> [Passage]
= = = =

Consider the example in Fig. 1 where x is defined in statement 1, is not re-defined in statement 2, and is used in statement 3.
Fig. 1.

Code before and after constant propagation

Using the expression above, at statement 3 we have:
$$ \{\mathtt {stmt 1:}(x :=3)\};~ \lnot MayDef (x))~\mathbf {Until}~ (y:= x+4 ~\Rightarrow y:=7) $$
which justifies the correctness of the transformation in the figure.

CompCert [15]: CompCert is a verified compiler developed by Xavier Leroy and his colleagues. The goal of CompCert is to formally verify an optimizaing compiler whose input is in Clight (a subset of C) and whose output is PowerPC assembly code. Each optimization is verified by Coq [1]. In the terminology above, the code that translates each IR\(_{i+1}\) into IR\(_i\) is verified.

Most optimizations in CompCert are verified by defining a simulation relation, match_state, between the (symbolic) states of the code before and after the optimization. The online repository of CompCert2 provides with numerous examples of verified optimizations, including that of constant propagation.

= = = =

> [Raw data]
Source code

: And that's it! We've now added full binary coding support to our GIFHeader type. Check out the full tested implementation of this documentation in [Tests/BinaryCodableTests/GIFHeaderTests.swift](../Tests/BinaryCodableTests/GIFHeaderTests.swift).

= = = =

In the passage on verifying compiler optimizations, why is it correct to rewrite y := x+4 as y := 7 at statement 3? Explain in one to three sentences.

Statement 1 assigns x := 3, and x is not redefined in statement 2, so the condition ¬MayDef(x) holds until the use in statement 3. At that point x still equals 3, so x+4 can be replaced by 7, which is what the expression at statement 3 states.